# taz.de -- Boulespielen in Berlin: Die Kugel rollt
       
       > Auch ohne Pastis und Zikaden weht am Bouleplatz in Kreuzberg
       > südfranzösisches Flair. Hier kommen alle zusammen – Hobbyspieler,
       > Stammgäste und ein Deutscher Meister.
       
 (IMG) Bild: Spannung am Spielfeld: Pétanque-Partie am Bouleplatz in Kreuzberg
       
       „Raah, putain, non!“, flucht Laurent so laut, dass sich ein Passant am Ufer
       des Landwehrkanals neugierig zum Bouleplatz umdreht. Dort schlägt Laurents
       Kugel schwer auf dem Boden auf, rollt seitlich weiter – von einer
       Vertiefung im Kies aus der Bahn gebracht – und kommt knapp hinter den
       Kugeln seiner Gegner zum Liegen. „Gar nicht so schlecht“, tröstet ein
       Mitspieler vom Spielfeldrand. „Der Platz ist nicht einfach, er ist voller
       Unebenheiten“, rechtfertigt sich Laurent.
       
       Dessen Baskenmütze und französisches Schimpfen gehören fest zu dem
       Bouleplatz in Kreuzberg. Auch wenn Laurent seit sechs Jahren in Magdeburg
       lebt, trifft er sich hier weiterhin regelmäßig mit Félix, seinem ehemaligen
       Chef. „Der da hinten mit den mittellangen Haaren“, sagt Laurent und deutet
       auf Félix, der am Spielfeldrand sitzt.
       
       Ein Mitspieler reicht Félix ein Bier – frisch aus dem Kühlschrank in der
       Vereinshütte im angrenzenden Garten. „Bier statt Pastis? Das ist doch
       vulgär!“, scherzt Laurent. Hier gibt es entgegen den Klischees weder Pastis
       noch Lavendelduft oder zirpende Zikaden. Dafür kaltes Bier, Joints,
       selbstgedrehte Zigaretten und Straßenmusik.
       
       1967 kam das Boulespiel – in der [1][französischen Variante Pétanque]
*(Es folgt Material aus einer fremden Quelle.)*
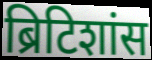
ब्रिटिशांस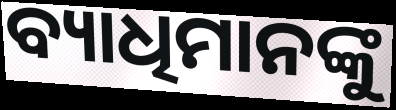
ବ୍ୟାଧିମାନଙ୍କୁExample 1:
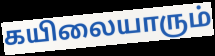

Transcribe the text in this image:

கயிலையாரும்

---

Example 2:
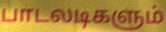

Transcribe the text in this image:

பாடலடிகளும்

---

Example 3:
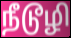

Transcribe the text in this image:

நீடூழி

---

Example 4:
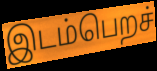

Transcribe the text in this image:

இடம்பெறச்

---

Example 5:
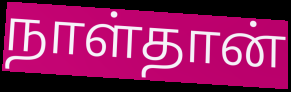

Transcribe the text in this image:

நாள்தான்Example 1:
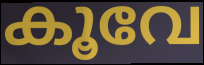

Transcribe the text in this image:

കൂവേ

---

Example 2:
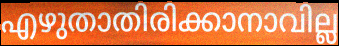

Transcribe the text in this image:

എഴുതാതിരിക്കാനാവില്ല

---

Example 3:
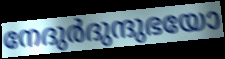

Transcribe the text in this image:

നേദുർദുന്ദുഭയോ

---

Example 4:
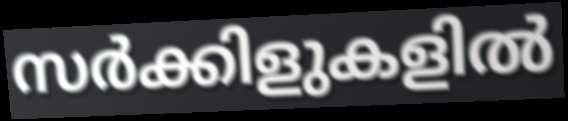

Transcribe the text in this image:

സർക്കിളുകളിൽ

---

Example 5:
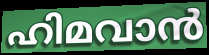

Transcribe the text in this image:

ഹിമവാൻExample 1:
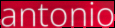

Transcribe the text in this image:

antonio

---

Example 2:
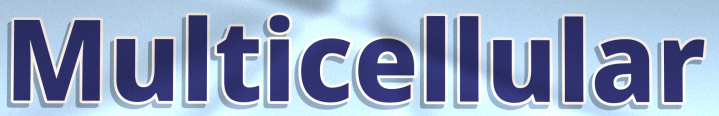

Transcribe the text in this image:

Multicellular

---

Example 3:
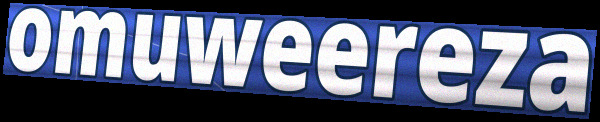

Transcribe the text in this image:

omuweereza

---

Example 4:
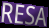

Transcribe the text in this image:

RESA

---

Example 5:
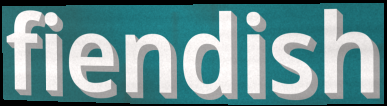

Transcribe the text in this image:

fiendish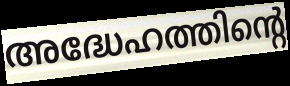
അദ്ധേഹത്തിന്റെ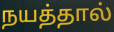
நயத்தால்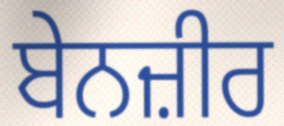
ਬੇਨਜ਼ੀਰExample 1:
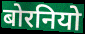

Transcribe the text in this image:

बोरनियो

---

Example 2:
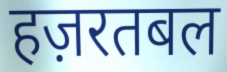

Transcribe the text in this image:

हज़रतबल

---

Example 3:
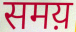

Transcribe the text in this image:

समय़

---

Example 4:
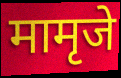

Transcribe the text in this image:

मामृजे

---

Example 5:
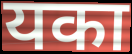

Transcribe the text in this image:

यका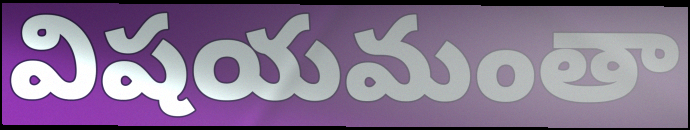
విషయమంతా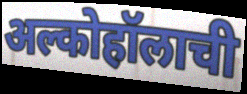
अल्कोहॉलाची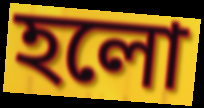
হলো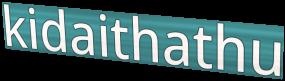
kidaithathuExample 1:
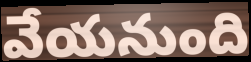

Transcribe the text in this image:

వేయనుంది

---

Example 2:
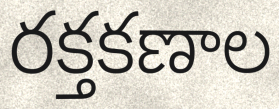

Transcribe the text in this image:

రక్తకణాల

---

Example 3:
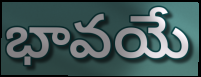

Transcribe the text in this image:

భావయే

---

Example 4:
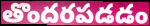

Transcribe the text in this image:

తొందరపడడం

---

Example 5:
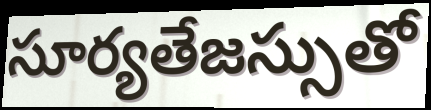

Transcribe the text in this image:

సూర్యతేజస్సుతో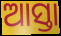
ଆସ୍ତାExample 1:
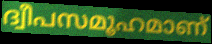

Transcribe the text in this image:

ദ്വീപസമൂഹമാണ്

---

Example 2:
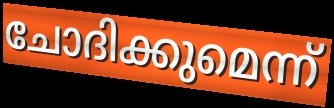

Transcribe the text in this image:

ചോദിക്കുമെന്ന്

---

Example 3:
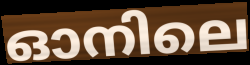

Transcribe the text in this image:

ഓനിലെ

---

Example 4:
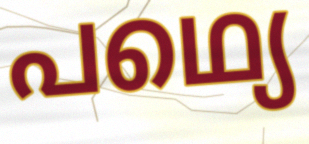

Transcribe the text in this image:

പഥ്യെ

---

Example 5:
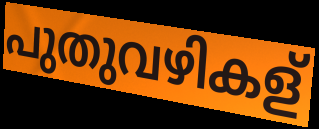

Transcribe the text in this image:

പുതുവഴികള്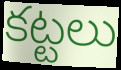
కట్టలు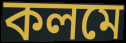
কলমে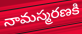
నామస్మరణకిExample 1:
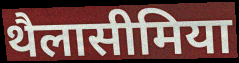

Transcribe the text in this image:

थैलासीमिया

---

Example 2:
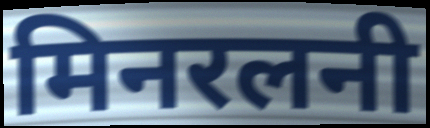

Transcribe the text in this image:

मिनरलनी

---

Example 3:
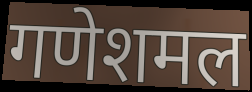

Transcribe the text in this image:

गणेशमल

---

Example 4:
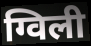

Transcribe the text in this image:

ग्विली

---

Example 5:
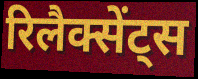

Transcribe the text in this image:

रिलैक्सेंट्स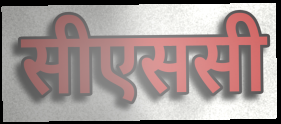
सीएससी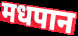
मधपान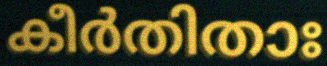
കീർതിതാഃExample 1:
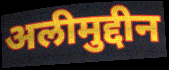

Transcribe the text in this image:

अलीमुद्दीन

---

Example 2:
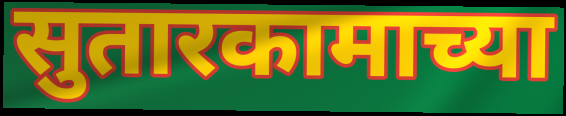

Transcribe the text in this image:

सुतारकामाच्या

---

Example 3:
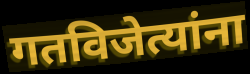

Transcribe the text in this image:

गतविजेत्यांना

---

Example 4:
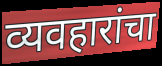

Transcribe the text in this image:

व्यवहारांचा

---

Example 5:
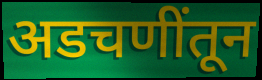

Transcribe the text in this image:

अडचणींतून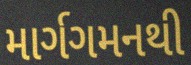
માર્ગગમનથીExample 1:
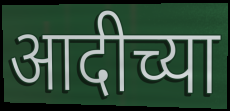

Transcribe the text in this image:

आदीच्या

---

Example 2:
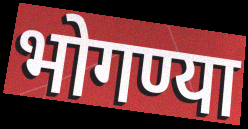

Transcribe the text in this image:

भोगण्या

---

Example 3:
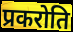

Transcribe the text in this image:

प्रकरोति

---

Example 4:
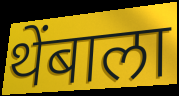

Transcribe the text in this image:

थेंबाला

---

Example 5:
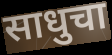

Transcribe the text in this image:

साधुचा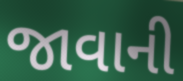
જાવાની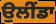
ਉਲੀਂਡਾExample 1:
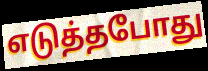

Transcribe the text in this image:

எடுத்தபோது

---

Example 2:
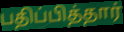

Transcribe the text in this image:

பதிப்பித்தார்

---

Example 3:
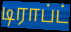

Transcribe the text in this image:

டிராப்ட்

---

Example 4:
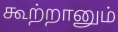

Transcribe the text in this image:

கூற்றானும்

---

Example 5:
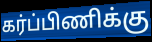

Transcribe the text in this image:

கர்ப்பிணிக்கு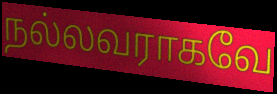
நல்லவராகவேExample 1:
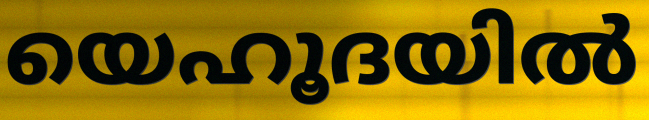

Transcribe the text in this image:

യെഹൂദയിൽ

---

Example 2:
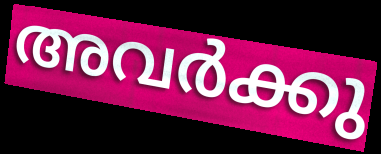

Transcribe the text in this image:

അവർക്കു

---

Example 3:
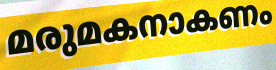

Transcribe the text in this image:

മരുമകനാകണം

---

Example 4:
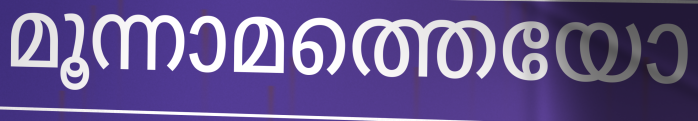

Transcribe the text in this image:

മൂന്നാമത്തെയോ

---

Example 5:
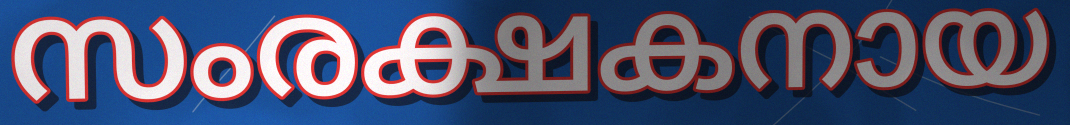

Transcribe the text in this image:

സംരക്ഷകനായ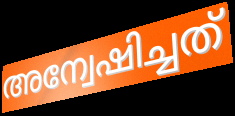
അന്വേഷിച്ചത്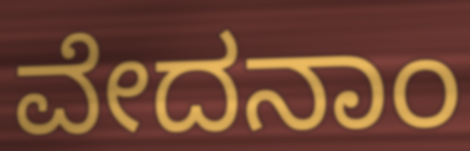
ವೇದನಾಂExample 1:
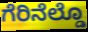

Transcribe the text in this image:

ಗೆರಿನೆಲ್ಡೊ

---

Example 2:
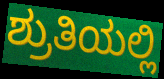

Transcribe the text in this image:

ಶ್ರುತಿಯಲ್ಲಿ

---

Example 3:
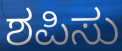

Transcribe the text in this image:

ಶಪಿಸು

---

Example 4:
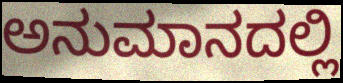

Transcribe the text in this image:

ಅನುಮಾನದಲ್ಲಿ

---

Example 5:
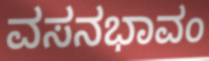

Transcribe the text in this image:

ವಸನಭಾವಂ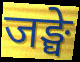
जङ्घे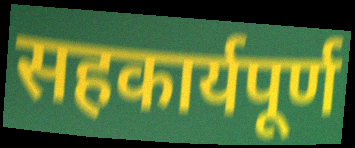
सहकार्यपूर्ण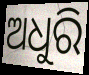
ଅଧୁରିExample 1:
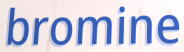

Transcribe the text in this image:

bromine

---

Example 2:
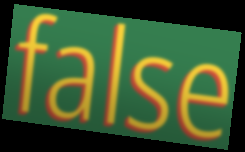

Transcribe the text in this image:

false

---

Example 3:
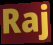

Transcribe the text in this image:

Raj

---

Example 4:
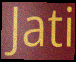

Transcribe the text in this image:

Jati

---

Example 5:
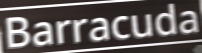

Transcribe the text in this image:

Barracuda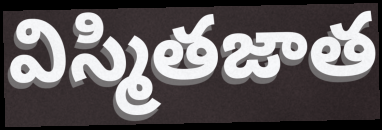
విస్మితజాత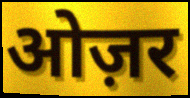
ओज़र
       genannt – nach Berlin. Im Quartier Napoléon in der französischen
       Besatzungszone baute sich die Militärregierung dort alles, was zum Alltag
       gehörte: Wohnhäuser, ein Kino – und natürlich auch [2][einen Bouleplatz].
       
       ## Verabreden muss man sich nicht
       
       Das provenzalische Spiel ist schnell erklärt: eine kleine Plastikkugel, das
       Cochonnet, zwei Mannschaften und das Ziel, die eigenen Stahlkugeln
       möglichst nah an die Zielkugel zu werfen. Ende der 1980er Jahre wurden die
       Plätze am Paul-Lincke-Ufer angelegt. Bis heute zählen sie zu den
       beliebtesten Treffpunkten der Berliner Bouleszene.
       
       „Der Luxus hier ist: Man muss sich nie verabreden. Es ist immer jemand da,
       der spielt – zu jeder Tageszeit“, sagt Christian van Wickeren, der an
       diesem Abend gegen Laurent und Félix antritt. Gegen 14 Uhr sei er heute auf
       dem Platz angekommen. „Ich habe gerade ein bisschen Zeit, ich bin zwischen
       zwei Jobs“, erzählt er.
       
       Vor anderthalb Jahren kannte Christian van Wickeren Pétanque nur von
       gelegentlichen Einladungen französischer Kollegen und eines guten Freundes.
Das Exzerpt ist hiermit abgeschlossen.